Campus Safety Addresses Incidents of Auto Theft

By Chris Bulfinch ’18
News Section Editor
Since the beginning of the semester, Trinity’s Campus Safety has released updates informing students of incidents around campus. Updates come in weekly, sometimes multiple times in a week, detailing occurrences wherein the safety of students or their property was in somehow threatened.
Campus Safety sent out email updates regarding incidents occurring on Sept. 17, 23, and 25. The episodes involved a report on the events of Sept. 17, where students were accosted by an individual who was “aggressively panhandling,” and another incident where students encountered a group of individuals who attempted to sell narcotics, in addition to trying to access campus housing. On Sept. 23 a number of youth were loitering around St. Anthony’s Hall, and threw things at the residents who confronted them. A bike was also stolen from a house on Allen Place. A car was stolen and a townhouse was burglarized on Crescent Street on Sept. 25.
An email reassuring the Trinity community that “the College has taken steps to investigate these incidents and to prevent them from reoccurring,” was sent out on Sept. 26.
The steps taken by Campus Safety included “reviewing video and sharing it with the Hartford Police Department, increasing our visible presence in the areas of campus that have been impacted, identifying and correcting environmental factors that may have contributed to these incidents and temporarily hiring police officers to work during the weekend.”

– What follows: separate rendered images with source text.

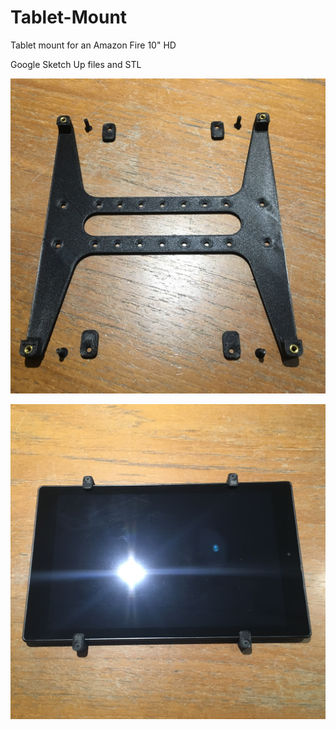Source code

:# Tablet-Mount
Tablet mount for an Amazon Fire 10" HD

Google Sketch Up files and STL

![Alt text](pictures/1.jpg?raw=true "Parts")

![Alt text](pictures/2.jpg?raw=true "Assembled")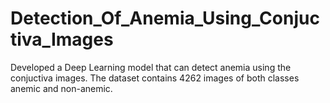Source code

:# Detection_Of_Anemia_Using_Conjuctiva_Images
Developed a Deep Learning model that can detect anemia using the conjuctiva images. The dataset contains 4262 images of both classes anemic and non-anemic.
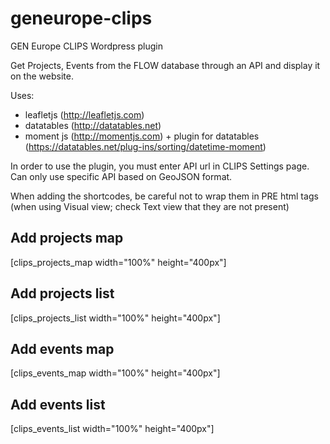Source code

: # geneurope-clips
GEN Europe CLIPS Wordpress plugin

Get Projects, Events from the FLOW database through an API and display it on the website.

Uses:
- leafletjs (http://leafletjs.com)
- datatables (http://datatables.net)
- moment js (http://momentjs.com) + plugin for datatables (https://datatables.net/plug-ins/sorting/datetime-moment)

In order to use the plugin, you must enter API url in CLIPS Settings page. Can only use specific API based on GeoJSON format.

When adding the shortcodes, be careful not to wrap them in PRE html tags (when using Visual view; check Text view that they are not present)

## Add projects map

[clips_projects_map width="100%" height="400px"]

## Add projects list

[clips_projects_list width="100%" height="400px"]

## Add events map

[clips_events_map width="100%" height="400px"]

## Add events list

[clips_events_list width="100%" height="400px"]

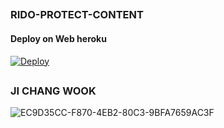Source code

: 

##
### RIDO-PROTECT-CONTENT
#### Deploy on Web heroku 
[![Deploy](https://www.herokucdn.com/deploy/button.svg)](https://heroku.com/deploy?template=https://github.com/Ridhoobot/fsub-protect-content)</br>


##
### JI CHANG WOOK
![EC9D35CC-F870-4EB2-80C3-9BFA7659AC3F](https://user-images.githubusercontent.com/106302889/181720586-c645ef92-ebfc-49e8-9819-819df8c53ae2.jpeg)
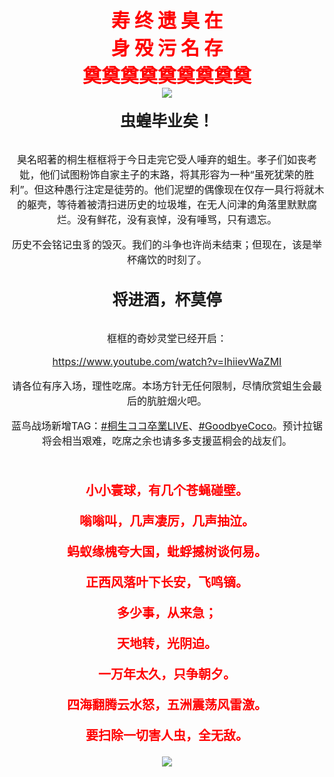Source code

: <div style="text-align:center;color:red;font-size:30px;font-weight:bolder">寿 终 遗 臭 在</div>

<div style="text-align:center;color:red;font-size:30px;font-weight:bolder">身 殁 污 名 存</div>

<div style="text-align:center;color:red;font-size:30px;font-weight:bolder">奠奠奠奠奠奠奠奠奠</div>

<div align="center"><img style="max-height: 100px;" src="https://img.nga.178.com/attachments/mon_202107/01/7nQ2o-8ckbK18ToS6c-6e.png"></div>

<br>

<div style="text-align:center;font-size:25px;font-weight:bolder">虫蝗毕业矣！</div>

<br>

<div style="text-align:center;font-size:16px">

臭名昭著的桐生框框将于今日走完它受人唾弃的蛆生。孝子们如丧考妣，他们试图粉饰自家主子的末路，将其形容为一种“虽死犹荣的胜利”。但这种愚行注定是徒劳的。他们泥塑的偶像现在仅存一具行将就木的躯壳，等待着被清扫进历史的垃圾堆，在无人问津的角落里默默腐烂。没有鲜花，没有哀悼，没有唾骂，只有遗忘。

历史不会铭记虫豸的毁灭。我们的斗争也许尚未结束；但现在，该是举杯痛饮的时刻了。

</div>

<br>

<div style="text-align:center;font-size:25px;font-weight:bolder">将进酒，杯莫停</div>

<br>

<div style="text-align:center;font-size:16px">

框框的奇妙灵堂已经开启：

https://www.youtube.com/watch?v=IhiievWaZMI

请各位有序入场，理性吃席。本场方针无任何限制，尽情欣赏蛆生会最后的肮脏烟火吧。

蓝鸟战场新增TAG：[#桐生ココ卒業LIVE](https://twitter.com/hashtag/%E6%A1%90%E7%94%9F%E3%82%B3%E3%82%B3%E5%8D%92%E6%A5%ADLIVE)、[#GoodbyeCoco](https://twitter.com/hashtag/GoodbyeCoco)。预计拉锯将会相当艰难，吃席之余也请多多支援蓝桐会的战友们。

</div>

<br>

<div style="text-align:center;color:red;font-size:20px;font-weight:bolder">

小小寰球，有几个苍蝇碰壁。

嗡嗡叫，几声凄厉，几声抽泣。

蚂蚁缘槐夸大国，蚍蜉撼树谈何易。

正西风落叶下长安，飞鸣镝。

多少事，从来急；

天地转，光阴迫。

一万年太久，只争朝夕。

四海翻腾云水怒，五洲震荡风雷激。

要扫除一切害人虫，全无敌。

</div>

<div align="center"><img style="max-height: 250px;" src="https://z3.ax1x.com/2021/07/01/RsazwR.png"></div>

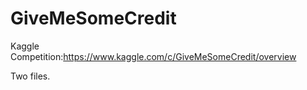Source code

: # GiveMeSomeCredit

Kaggle Competition:https://www.kaggle.com/c/GiveMeSomeCredit/overview

Two files.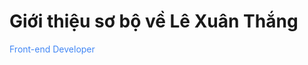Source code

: <!DOCTYPE html>
<html lang="en">
<head>
    <meta charset="UTF-8">
    <meta http-equiv="X-UA-Compatible" content="IE=edge">
    <meta name="viewport" content="width=device-width, initial-scale=1.0">
   
</head>
<body>
    <h1>Giới thiệu sơ bộ về Lê Xuân Thắng</h1>
    <div style="color:#4287f5">Front-end Developer</div>
</body>
</html>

Brian Heavren, the Director of Trinity’s Campus Safety, notes that the recent property-based crimes, particularly involving students’ cars, are part of larger trend in Hartford. According to Heavren, car-based property crimes are one of the only categories of crime in the city that have increased recently, which may explain the recent incidents around Trinity’s campus.
In regard to instances of loitering and attempted dorm access, Heavren noted that most dorm-related incidents stem from common courtesy. “What we do see is the piggybacking, and that’s really just people trying to be courteous, but what we have to be thinking about is if this is someone who has some other intent,” reflected Heavren. While acknowledging the difficulty of making such a determination, Heavren encouraged students to “challenge” unfamiliar individuals attempting to access dorms.
Responding to the car-based property crimes, Campus Safety has relayed information to the Hartford Police Department. In the past, Campus Safety’s work with the Hartford PD has “been fairly successful” in investigating incidents on Trinity’s campus, in Heavren’s words. According to Heavren, Hartford PD assisted in identifying suspects in several incidents on Trinity’s campus last year, including a number of minor property crimes and as the incidents involving inappropriate advances and touching of several female Trinity students.
The relationship that Campus Safety has with the Hartford PD primarily entails the sharing of information about incidents, and facilitating communication between the police and relevant students, faculty or staff.
Heavren mentioned that in addition to the measures discussed in the emails sent to the Trinity community regarding the recent incidents, Campus Safety will strive to make themselves more visible in high-traffic areas around campus. Additionally, Campus Safety has adopted the practice of posting notices made to look like fake parking tickets on students cars. These tickets notify the vehicle owner that their vehicle has been deemed particularly high-risk for theft or other property-based crime.
Summit Street has been a popular target for car thieves.